Live event industry charity Ecolibrium has launched a new guide for 2023 that aims to provide an updated understanding of festival travel impacts.

The fourth edition of the charity’s Green Travel Guide offers inspiration for changes that can be made to reduce impacts and how to communicate initiatives and strategy to stakeholders.

Ecolibrium said the guide has been updated in line with new best practices and research and provides expanded context on measuring travel impacts. In line with the greenhouse gas protocol and developments in sustainable transport infrastructure, it offers new case studies, recent advice and tools for measuring emissions.

  • Lead author, Chris Johnson, co-founder and CEO at ecolibrium, brings his experience as Shambala Festival’s sustainability lead and chair of Vision: 2025.
  • Amy Woodward, sustainability and innovation specialist at PA Consulting, inputs on legislative context and the future of sustainable transport infrastructure.
  • Liz Warwick, environmental consultant at Lansdown Warwick and author of the Travel & Transport Chapter of Vision: 2025’s Show Must Go On report, shares her knowledge of festival and supplier travel.
  • Adam Corner, Briony Latter and Chiara Badiali add insight on how to communicate effectively with audiences with research from the report, ‘From carbon footprints to cultural influence: Engaging live music audiences on travel choices’ for The Centre for Climate Change and Social Transformations (CAST).

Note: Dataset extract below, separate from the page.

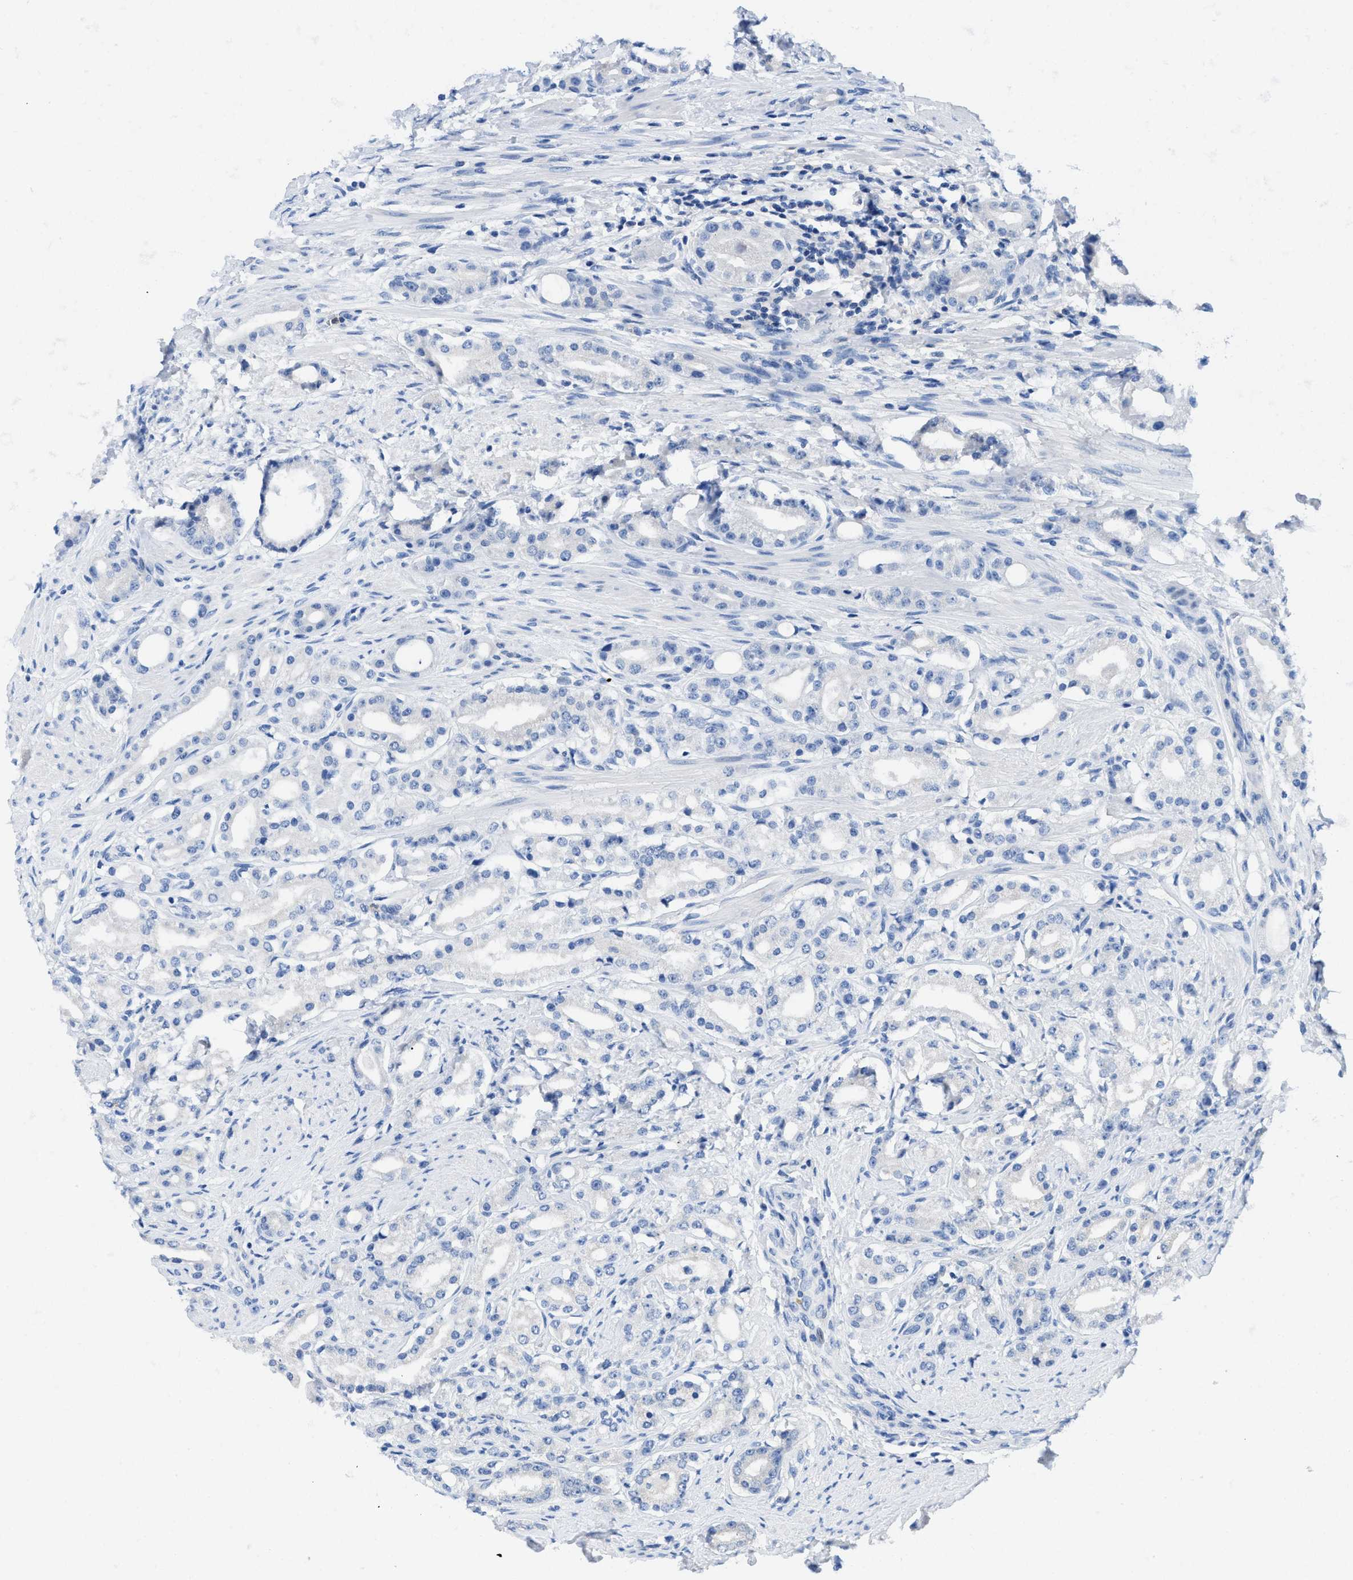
{"staining": {"intensity": "negative", "quantity": "none", "location": "none"}, "tissue": "prostate cancer", "cell_type": "Tumor cells", "image_type": "cancer", "snomed": [{"axis": "morphology", "description": "Adenocarcinoma, Low grade"}, {"axis": "topography", "description": "Prostate"}], "caption": "This is a photomicrograph of IHC staining of prostate cancer (adenocarcinoma (low-grade)), which shows no positivity in tumor cells.", "gene": "NEB", "patient": {"sex": "male", "age": 63}}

The guide also explains how events can invest in climate through Ecolibrium, by addressing unavoidable travel emissions by donating to support project partners. Event coach provider Tuned in Travel has endorsed the guide.

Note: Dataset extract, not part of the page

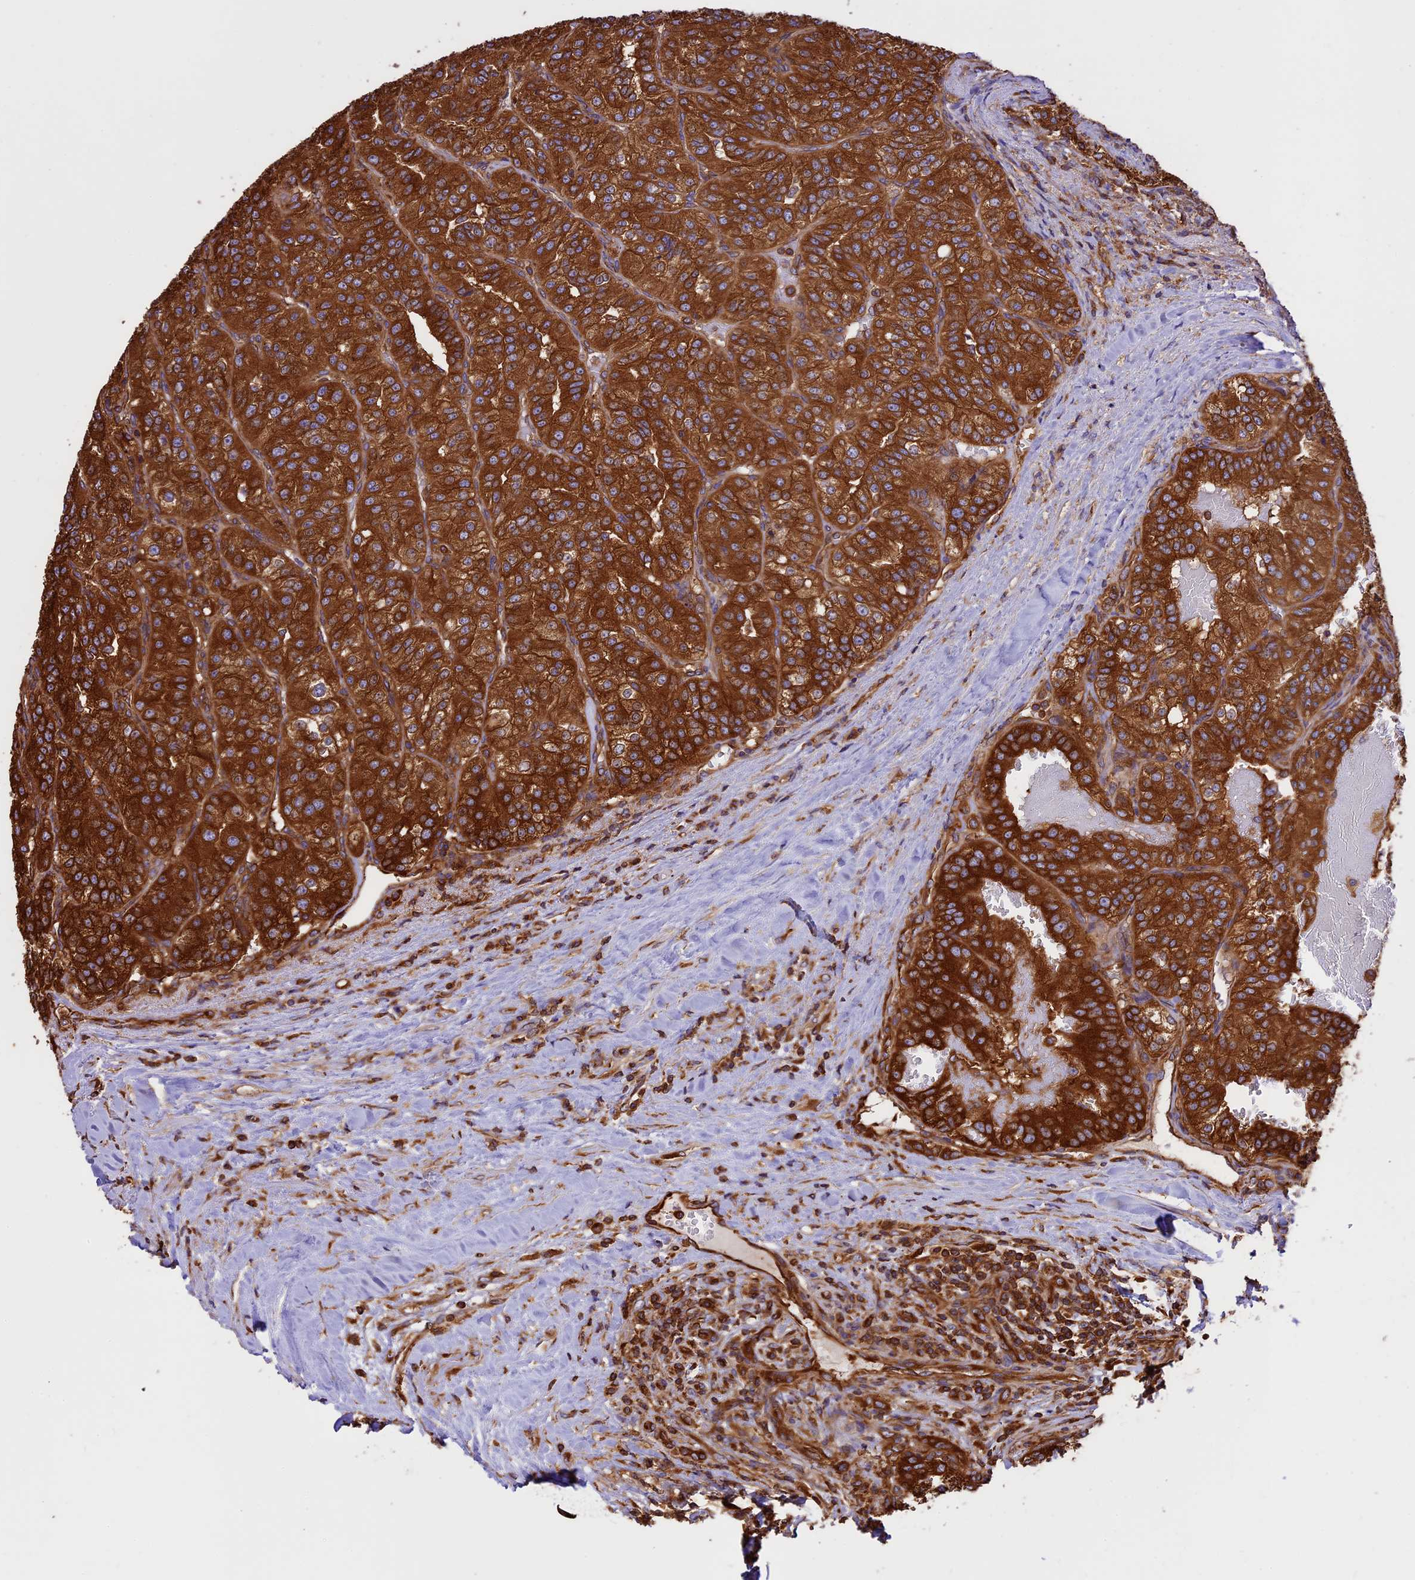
{"staining": {"intensity": "strong", "quantity": ">75%", "location": "cytoplasmic/membranous"}, "tissue": "renal cancer", "cell_type": "Tumor cells", "image_type": "cancer", "snomed": [{"axis": "morphology", "description": "Adenocarcinoma, NOS"}, {"axis": "topography", "description": "Kidney"}], "caption": "Brown immunohistochemical staining in human renal adenocarcinoma displays strong cytoplasmic/membranous staining in approximately >75% of tumor cells. (Brightfield microscopy of DAB IHC at high magnification).", "gene": "KARS1", "patient": {"sex": "female", "age": 63}}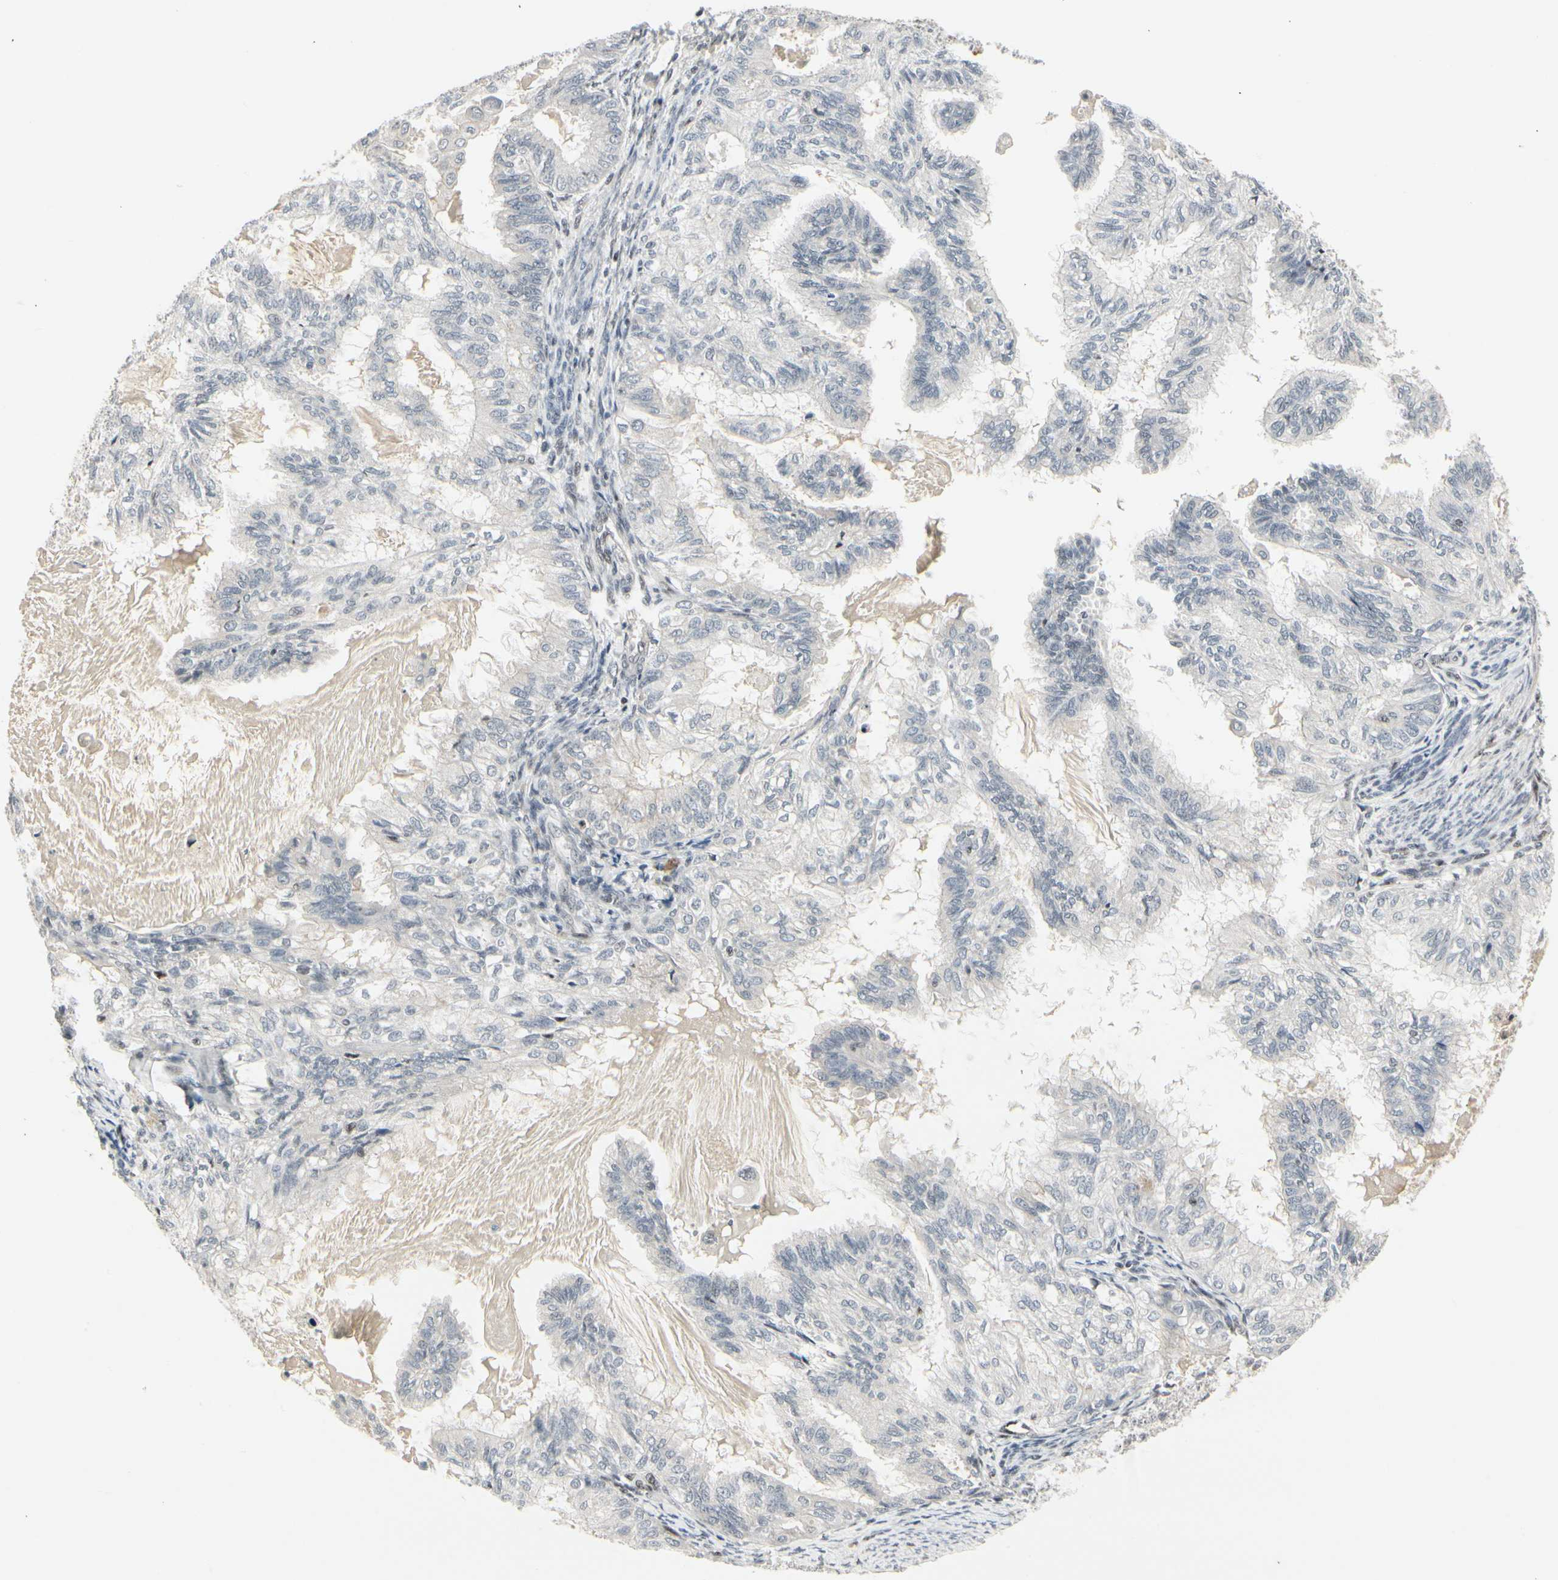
{"staining": {"intensity": "negative", "quantity": "none", "location": "none"}, "tissue": "cervical cancer", "cell_type": "Tumor cells", "image_type": "cancer", "snomed": [{"axis": "morphology", "description": "Normal tissue, NOS"}, {"axis": "morphology", "description": "Adenocarcinoma, NOS"}, {"axis": "topography", "description": "Cervix"}, {"axis": "topography", "description": "Endometrium"}], "caption": "This is an immunohistochemistry micrograph of human cervical adenocarcinoma. There is no staining in tumor cells.", "gene": "FOXJ2", "patient": {"sex": "female", "age": 86}}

Boomtown Fair (cap. 66,000) director Chris Rutherford said, “Travel is such an integral part of running a big festival and the environmental impacts are not immediately obvious. This guide highlights the issues caused by travel carbon, shows event organisers what and how to measure and gives practical frameworks for initiatives that will help reduce them – as well as explaining how to invest in climate for unavoidable emissions.”